Es una mañana cálida de verano. Paula está en su casa, dibujando. En las vacaciones, disfruta levantándose tarde y dedicando muchas horas a lo que más le gusta hacer. Mientras sus hermanos menores dejan surcos alrededor de la manzana con la bicicleta, ella se queda en la mesa del comedor, rodeada de lápices de colores.

Paula tiene once años pero todos le dicen que parece mayor. Eso no le gusta, no puede manejar su cuerpo crecido, le dan vergüenza los cambios en su anatomía y que la miren por la calle.

Ya es señorita, y aquel episodio también la ruboriza de sólo recordarlo. Cuando vio su bombacha manchada no entendió qué le pasaba. No había hablado de eso con sus amigas de la escuela, a ninguna le había sucedido todavía. Tampoco había conversado sobre ese tema con su mamá. En aquella época no se hablaba de esas cosas, los acontecimientos de la naturaleza se tomaban como venían. Derecho viejo. Y su madre estaba muy ocupada con la casa y la familia numerosa para andar con delicadezas.

Esa mañana sus hermanas la buscan para pasear en bicicleta. No podés quedarte todo el tiempo adentro, con el día hermoso que hace. Paula se levanta, se acomoda los pantaloncitos cortos, se ata el pelo en una coleta, sale con la bicicleta, termina de dar una vuelta a la manzana y vuelve a encerrarse entre sus lápices de colores. Cuando le preguntan si no pensaba salir, ella, encogiéndose de hombros, responde: ya fui.

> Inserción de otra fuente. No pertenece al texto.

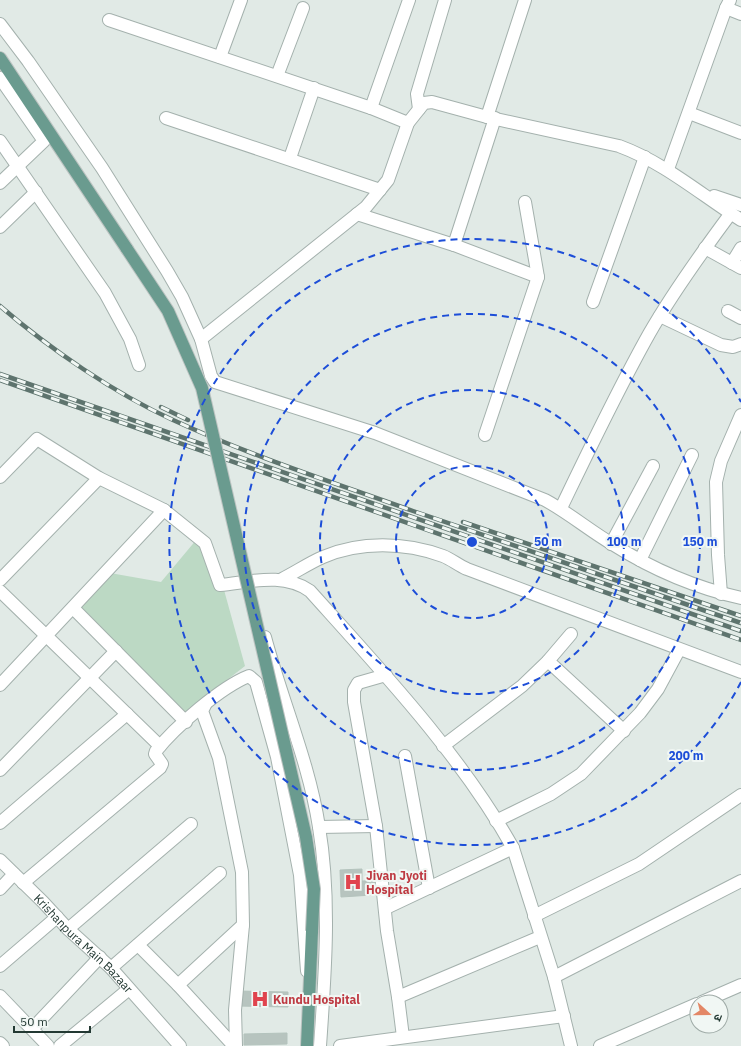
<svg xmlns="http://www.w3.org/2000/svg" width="741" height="1046" viewBox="0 0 741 1046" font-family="'IBM Plex Sans','Noto Sans Devanagari',sans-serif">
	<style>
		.green { fill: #bcd9c4 }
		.building { fill: #b7c4bf; stroke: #b4c3bd }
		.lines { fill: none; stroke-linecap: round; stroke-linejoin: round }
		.minor-casing { stroke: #a4b1ad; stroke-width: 14 }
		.major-casing { stroke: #bdc4c2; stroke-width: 14 }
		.minor { stroke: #fff; stroke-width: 12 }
		.major { stroke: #6a9b8f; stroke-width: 12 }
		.rail-casing { stroke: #5e746e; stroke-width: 4.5 }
		.rail { stroke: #f1f7f4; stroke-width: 3; stroke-dasharray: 9; stroke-linecap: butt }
		.major-bridge-casing { stroke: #bdc4c2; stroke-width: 14; stroke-linecap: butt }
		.major-bridge { stroke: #6a9b8f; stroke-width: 12 }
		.ring { fill: none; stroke: #1d4ed8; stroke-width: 2; stroke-dasharray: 7 5 }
		.labels { text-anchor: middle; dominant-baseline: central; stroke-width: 4; stroke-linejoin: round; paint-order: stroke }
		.health-label { font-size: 12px; font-weight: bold; fill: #be3a42; stroke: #f1f7f4; text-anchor: start }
		.street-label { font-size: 12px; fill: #233933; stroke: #f1f7f4 }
		.centre { fill: #1d4ed8; stroke: #f1f7f4; stroke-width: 2 }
		.ring-label { font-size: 12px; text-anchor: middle; font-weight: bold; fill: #1d4ed8; stroke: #f1f7f4; stroke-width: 4; stroke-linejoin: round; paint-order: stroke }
	</style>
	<rect width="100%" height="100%" fill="#e1eae6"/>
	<path class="green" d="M197 539 213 550 245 666 183 714 79 606 110 573 161 582Z"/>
	<path class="building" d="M362 869V881L388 880V894L341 897 340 870Z
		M238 991 288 992V1007L237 1006Z
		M287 1033V1044L244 1045V1034Z"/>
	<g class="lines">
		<g class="minor-casing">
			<g id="minor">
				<path d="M726 8 741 14"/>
				<path d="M109 20 371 108 408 123"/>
				<path d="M0 24 28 61 102 168 167 271 182 297 201 339 211 376 215 382 375 433 545 500C569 513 590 531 614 545 652 569 697 588 741 598"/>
				<path d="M220 57 241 0"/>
				<path d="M277 76 303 8"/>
				<path d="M0 78 44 141 0 183"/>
				<path d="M371 108 409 0"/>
				<path d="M419 109 417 94 445 0"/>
				<path d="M689 113 741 133"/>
				<path d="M487 117 525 0"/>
				<path d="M166 118 380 190"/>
				<path d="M0 141 105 293 130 339 139 365"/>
				<path d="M290 158 314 88"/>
				<path d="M668 169 726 8 730 0"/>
				<path d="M714 196 741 205"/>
				<path d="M357 214 454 245 538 277"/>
				<path d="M0 227 36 192"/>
				<path d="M454 245 495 118"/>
				<path d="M705 248 741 268"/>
				<path d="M732 263 741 248"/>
				<path d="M593 302 645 157"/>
				<path d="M728 311 741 318"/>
				<path d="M660 316 721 345 733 347 741 344"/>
				<path d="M201 339 366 207 388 180 408 123 424 103 432 102 487 117 619 146C665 163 700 194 741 220"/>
				<path d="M485 435 538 277 525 202"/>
				<path d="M0 477 37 439 99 478 164 510 205 543 220 585C251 582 283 572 310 591 380 669 461 755 513 848L554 977 571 1046"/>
				<path d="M561 508C589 450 617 391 649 334 673 292 702 252 731 213"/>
				<path d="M611 544 653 466"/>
				<path d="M640 560 692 455"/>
				<path d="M282 579C296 572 309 563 323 557 360 541 405 542 443 556 451 559 458 565 467 569L741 672"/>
				<path d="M0 580 99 478"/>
				<path d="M0 591 160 746"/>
				<path d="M721 594 718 555 716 482 721 461 741 415"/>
				<path d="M73 608 186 722"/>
				<path d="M265 637C282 701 309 762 319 827 331 899 325 974 320 1046"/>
				<path d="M548 661 624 731"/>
				<path d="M386 675 358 683 354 690V702L376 826 387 931 398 997 403 1037"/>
				<path d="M0 685 164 510"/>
				<path d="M205 705 202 711 219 758 242 872 243 925 235 1010 236 1046"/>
				<path d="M443 746 522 686 548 661 571 634"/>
				<path d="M405 756 429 888"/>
				<path d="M0 770 116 651"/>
				<path d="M496 821 551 794 581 774 640 713 658 689 679 650"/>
				<path d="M0 823 127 714"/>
				<path d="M319 827 376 826"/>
				<path id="s1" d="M0 860 43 902 68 929 111 968 180 1046"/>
				<path d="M23 883 160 768 162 764 155 754 156 751C175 727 221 687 249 676L256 682 277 757 300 875 307 971"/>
				<path d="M0 889 14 874"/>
				<path d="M386 908 513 848"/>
				<path d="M534 916 639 864 741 795"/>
				<path d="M68 929 191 824"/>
				<path d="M138 945 178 985 234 1046"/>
				<path d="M0 966 57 917"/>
				<path d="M111 968 220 873"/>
				<path d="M554 977 741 881"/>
				<path d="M178 985 243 925"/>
				<path d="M0 996 48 1046"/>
				<path d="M398 997 540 937"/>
				<path d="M702 1002 741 985"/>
				<path d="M32 1029 100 957"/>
				<path d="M0 1043 3 1046"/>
				<path d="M60 1046 129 989"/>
				<path d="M340 1046 564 1016"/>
				<path d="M600 1046 697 1004"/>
			</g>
		</g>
		<g class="major-casing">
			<path id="major" d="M0 58 127 249
				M307 1046 312 931"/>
		</g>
		<use href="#minor" class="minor"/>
		<use href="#major" class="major"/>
		<g class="rail-casing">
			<path id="rail" d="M0 306C50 349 114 393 173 420 251 456 332 482 413 511 522 548 632 586 741 623
				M0 374 741 631
				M0 380 741 640
				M161 407 188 420
				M463 522 741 616"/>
		</g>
		<use href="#rail" class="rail"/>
		<g class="major-bridge-casing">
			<path id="major-bridge" d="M127 249 168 311 202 388 306 837 314 889 312 931"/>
		</g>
		<use href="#major-bridge" class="major-bridge"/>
	</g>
	<g class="ring">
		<circle cx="472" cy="542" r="76"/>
		<circle cx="472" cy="542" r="152"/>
		<circle cx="472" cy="542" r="228"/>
		<path d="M741 682A303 303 0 1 1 741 402"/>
	</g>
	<defs>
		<g id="hospital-bare" transform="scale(1.38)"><path d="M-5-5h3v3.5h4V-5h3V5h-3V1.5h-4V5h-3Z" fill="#e0444e" stroke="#f1f7f4" stroke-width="2.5" paint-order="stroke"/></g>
	</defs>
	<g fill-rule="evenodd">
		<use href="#hospital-bare" x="353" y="882"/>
		<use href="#hospital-bare" x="260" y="999"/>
	</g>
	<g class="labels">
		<g class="health-label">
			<text x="366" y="875">Jivan Jyoti<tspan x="366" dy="14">Hospital</tspan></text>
			<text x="273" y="999">Kundu Hospital</text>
		</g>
		<g class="street-label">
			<text stroke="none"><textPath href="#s1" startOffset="118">Krishanpura Main Bazaar</textPath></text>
		</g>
	</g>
	<circle cx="472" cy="542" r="6" class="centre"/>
	<g class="ring-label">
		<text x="548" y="546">50 m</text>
		<text x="624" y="546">100 m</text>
		<text x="700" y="546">150 m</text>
		<text x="686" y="760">200 m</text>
	</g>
	<g transform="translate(709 1014) rotate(111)"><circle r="19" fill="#f1f7f4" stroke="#9faba7"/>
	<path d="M0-3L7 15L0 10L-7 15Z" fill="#e38766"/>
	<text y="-6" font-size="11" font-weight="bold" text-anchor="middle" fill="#233933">उ</text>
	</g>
	<path d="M14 1026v6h76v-6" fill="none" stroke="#233933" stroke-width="2"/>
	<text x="20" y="1026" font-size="12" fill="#233933" stroke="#f1f7f4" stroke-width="3" paint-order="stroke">50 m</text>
</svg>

Se acerca el mediodía y la cocina es un ir y venir de cacerolas, hornallas y aromas tentadores. "Paula, me quedé sin manteca. Traeme un pan de doscientos gramos del almacén. Si querés, podés ir en bicicleta". "No, mamá, queda a una cuadra. Voy caminando".

A esa hora las calles del barrio empiezan a vaciarse. Con el calor de enero todos se refugian a la sombra. Paula camina mirando el piso, como es su costumbre, del lado de la pared, y lleva apretados los billetes en la mano. Sus hombros inclinados hacia adelante, como queriendo esconderse, sus piernas asoman desde el pantaloncito y recorren un largo trecho hasta las zapatillas. Ella creció de golpe y alcanzó la estatura que tendrá de adulta, pero sus once años se notan en su actitud tímida, o en sus pechos pequeños, que se insinúan bajo la remera.

Cerca de la esquina, en la calle desierta, alcanza a ver un par de zapatos grandes que vienen en dirección opuesta. Ella se arrima más a la pared, una mano sale de la nada y se mete entre sus piernas. Por unos segundos se queda paralizada, la mirada clavada en el piso mientras los zapatos se alejan hacia la otra esquina. En la boca del estómago le crece una piedra que no la deja respirar. Entonces, da un paso, después otro, despacio, hasta que llega al almacén, compra la manteca, paga, recibe el vuelto, regresa a su casa caminando lento, mirando la vereda, entrega el paquete a su madre y vuelve a sus lápices de colores.